Your instructions: Reproduce all of the data below word for word, leaving out the pictures.

Dataset content:
◇ ◇ ◇
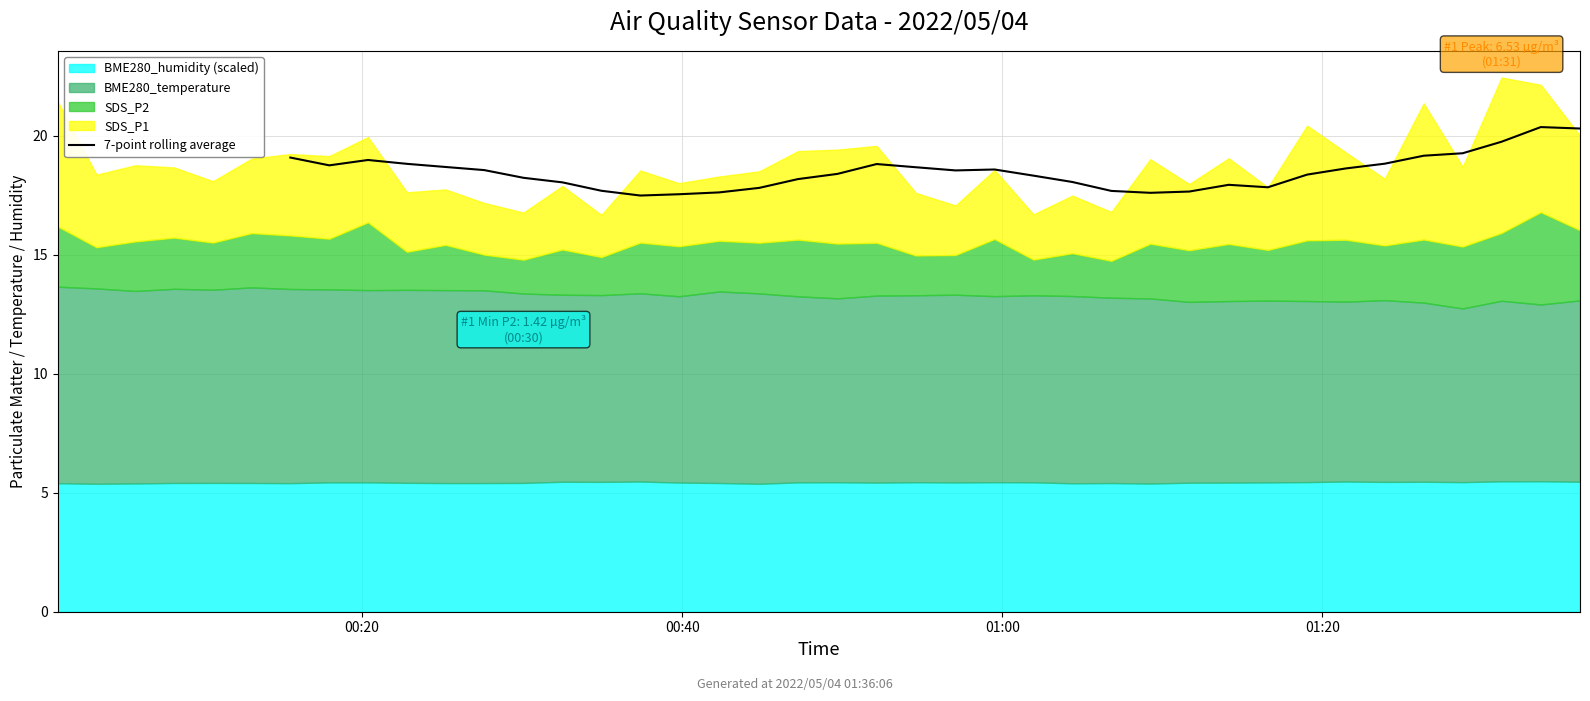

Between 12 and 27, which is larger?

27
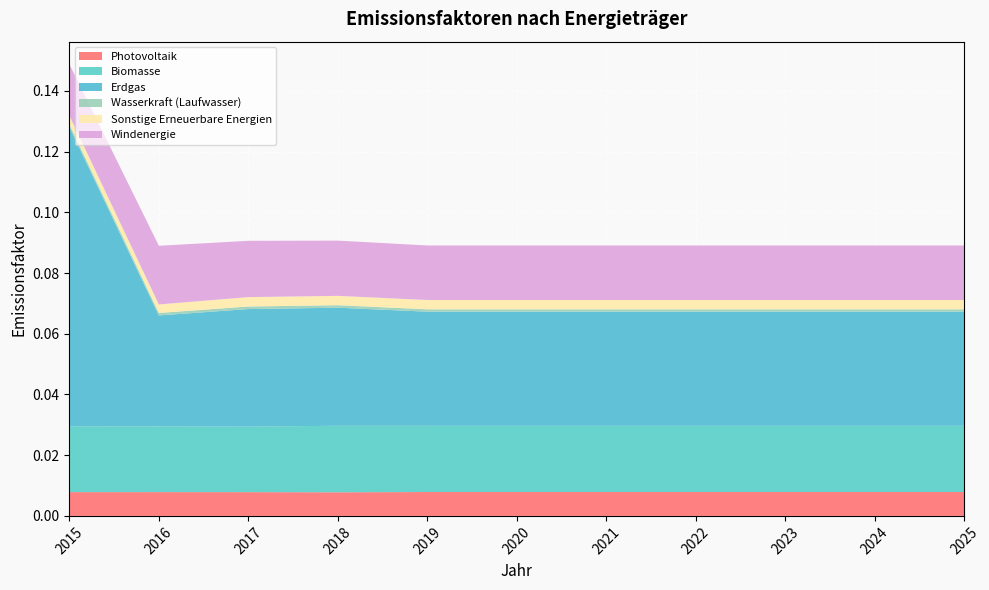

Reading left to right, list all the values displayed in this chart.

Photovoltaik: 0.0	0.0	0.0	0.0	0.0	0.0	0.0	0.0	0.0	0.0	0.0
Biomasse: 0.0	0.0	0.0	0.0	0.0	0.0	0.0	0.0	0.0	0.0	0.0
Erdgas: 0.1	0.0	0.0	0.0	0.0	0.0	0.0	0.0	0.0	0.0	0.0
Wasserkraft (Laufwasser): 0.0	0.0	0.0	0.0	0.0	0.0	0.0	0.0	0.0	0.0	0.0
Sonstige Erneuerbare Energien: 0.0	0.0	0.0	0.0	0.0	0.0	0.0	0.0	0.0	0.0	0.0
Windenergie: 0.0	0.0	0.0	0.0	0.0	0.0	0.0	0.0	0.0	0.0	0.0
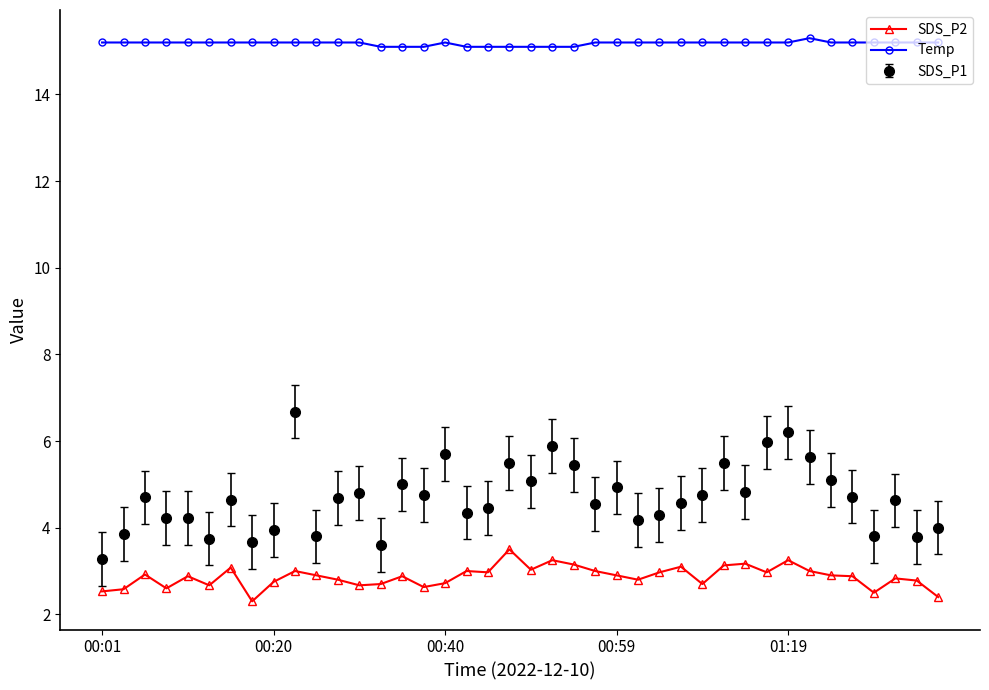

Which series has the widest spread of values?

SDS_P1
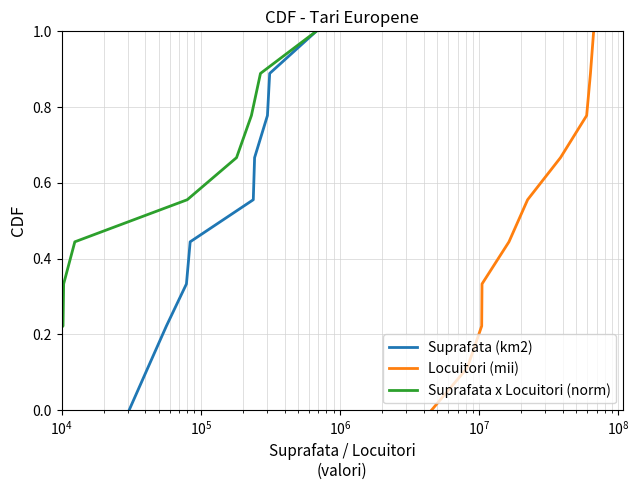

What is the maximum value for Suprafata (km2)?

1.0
◇ ◇ ◇
Written response:
Between 12 and 27, which is larger?

27

Reading left to right, list all the values displayed in this chart.

Photovoltaik: 0.0	0.0	0.0	0.0	0.0	0.0	0.0	0.0	0.0	0.0	0.0
Biomasse: 0.0	0.0	0.0	0.0	0.0	0.0	0.0	0.0	0.0	0.0	0.0
Erdgas: 0.1	0.0	0.0	0.0	0.0	0.0	0.0	0.0	0.0	0.0	0.0
Wasserkraft (Laufwasser): 0.0	0.0	0.0	0.0	0.0	0.0	0.0	0.0	0.0	0.0	0.0
Sonstige Erneuerbare Energien: 0.0	0.0	0.0	0.0	0.0	0.0	0.0	0.0	0.0	0.0	0.0
Windenergie: 0.0	0.0	0.0	0.0	0.0	0.0	0.0	0.0	0.0	0.0	0.0

Which series has the widest spread of values?

SDS_P1

What is the maximum value for Suprafata (km2)?

1.0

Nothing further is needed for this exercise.